At the scene late Saturday, police Supt. David Brown said the attack took place in an area that is not well-traveled and is adjacent to ramps near the mouth of the Eisenhower Expressway. The stabbing itself happened on a sidewalk headed down a ramp.

Brown said a homeless encampment is located close to the crime scene, and he said, "We suspect this likely is a homeless person that secreted himself in the bushes and came out and committed this heinous crime."

Brown said the victim likely did not see the attacker until he came out of the bushes where he was hiding.

Detectives followed the path they think the suspect took, possibly running through an expressway tunnel.

Some of the crime might have been caught on POD video, and there are cooperating witnesses, Brown said. He said police are following the trail of the assailant on POD video – and he was seen walking down a ramp and disappearing down an underpass.
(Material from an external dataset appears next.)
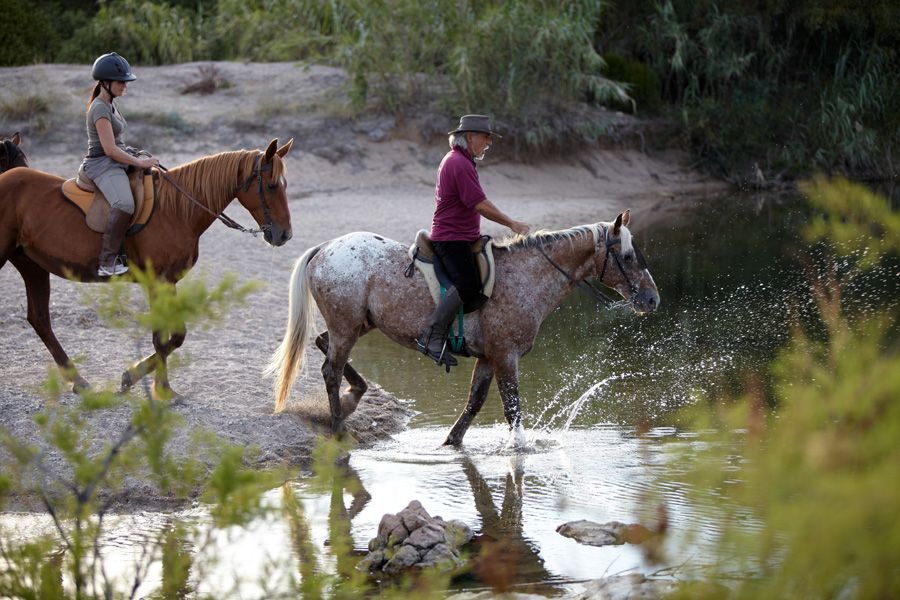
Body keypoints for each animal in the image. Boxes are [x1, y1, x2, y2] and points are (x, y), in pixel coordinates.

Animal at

Brown said given that the scene is in a remote corner of the downtown area, he personally doubts the public in the Loop Saturday night has to worry about any danger. Still, he advised people to be on guard, travel in groups, be aware of their surroundings, protect themselves, and flee and call police if approached.

Information about the victim is not yet known, and the focus is now notifying her family, Brown said. He would not say if the woman was also part of the homeless encampment.

It is also not clear where she was coming from or going to at the time, or why she was on the remote path.

Several high-profile acts of violent crime have been reported downtown in recent weeks. But Brown said the claim that violent crime is up downtown is a myth.

He said in the Central (1st) and Near North (18th) district, which together stretch from Lincoln Park to the Near South Side and include the entire downtown area, have seen a reduction in both homicides and overall crime.

Still, Brown said, "One crime is too many."

Area Three detectives were investigating the homicide Saturday evening.